(Beginning of Extract provided)
Kyawkku (also known as Kyawkku Hsiwan or Kyakku) was a Shan state in the Myelat region of what is today Burma. Its capital was the village of Kyawkku (Myinkyado) which had 344 inhabitants in 1901.
==History==
Kyawkku was founded around 1600 CE. It was a tributary of Burma until 1887, when the Shan states submitted to British rule after the fall of the Konbaung dynasty. The state was merged with Poila in 1922.
===Rulers===
The title of Kyawkku's rulers was Ngwegunhmu.
- .... - .... Nga San Bon
- .... - .... Nga San Mya
- .... - 1783 Nga San Ma
- 1783 - 1820 Nga Kaw Tha
- 1820 - 1821 Nga Thi Ri
- 1821 - 1843 Nga Chit Win
- 1844 - 1852 Nga Shwe Maung I (1st time)
- 1852 - 1856 Nga Shwe Yit -Regent
- 1856 - 1863 Nga Shwe Maung I (2nd time)
- 1863 - 1865 Nga Yan Kon -Regent
- 1865 - 1873 Nga San
- 1873 - 1874 Nga Shwe Maung II -Regent
- 1874 - 1876 Nga Tha U -Regent
- 1876 - 1877 Nga Tun -Regent
- 1877 - 1881 Nga Pai Su (Nga Pyan)
- 1881 - 1922? Nga Thaing (b. 1873 - d. 1922?)
(End of Extract provided)
(Beginning of Data listing)
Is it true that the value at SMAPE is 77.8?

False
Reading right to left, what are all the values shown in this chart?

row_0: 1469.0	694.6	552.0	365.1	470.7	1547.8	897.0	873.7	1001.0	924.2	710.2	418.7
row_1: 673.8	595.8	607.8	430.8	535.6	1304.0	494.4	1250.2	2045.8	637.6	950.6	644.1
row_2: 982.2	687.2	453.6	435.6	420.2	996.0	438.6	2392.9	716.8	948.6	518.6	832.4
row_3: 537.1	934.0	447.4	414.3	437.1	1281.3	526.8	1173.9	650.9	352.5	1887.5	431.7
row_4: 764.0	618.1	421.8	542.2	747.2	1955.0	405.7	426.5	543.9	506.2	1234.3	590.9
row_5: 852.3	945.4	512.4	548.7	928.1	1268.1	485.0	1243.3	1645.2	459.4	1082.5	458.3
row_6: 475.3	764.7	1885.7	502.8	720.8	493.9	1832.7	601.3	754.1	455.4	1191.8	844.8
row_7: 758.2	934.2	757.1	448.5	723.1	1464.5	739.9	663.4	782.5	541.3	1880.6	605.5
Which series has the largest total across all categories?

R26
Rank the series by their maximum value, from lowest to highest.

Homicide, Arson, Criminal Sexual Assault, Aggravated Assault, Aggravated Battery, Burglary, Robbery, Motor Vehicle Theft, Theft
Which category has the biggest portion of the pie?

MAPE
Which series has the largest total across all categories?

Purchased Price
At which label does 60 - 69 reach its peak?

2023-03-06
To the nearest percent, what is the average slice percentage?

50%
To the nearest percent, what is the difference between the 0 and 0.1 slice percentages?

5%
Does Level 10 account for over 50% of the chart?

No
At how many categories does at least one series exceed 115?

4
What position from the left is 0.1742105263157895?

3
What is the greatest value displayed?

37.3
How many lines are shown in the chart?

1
(End of Data listing)
▸ **Check your understanding**
**a.** Reproduce the stretch of the Kyawkku passage from "Kyawkku (also known" through "Poila in 1922.".
**b.** According to the Kyawkku passage, what title did the state's rulers hold?

▸ **Results for each task**
**a.**
Kyawkku (also known as Kyawkku Hsiwan or Kyakku) was a Shan state in the Myelat region of what is today Burma. Its capital was the village of Kyawkku (Myinkyado) which had 344 inhabitants in 1901.
==History==
Kyawkku was founded around 1600 CE. It was a tributary of Burma until 1887, when the Shan states submitted to British rule after the fall of the Konbaung dynasty. The state was merged with Poila in 1922.

**b.** Ngwegunhmu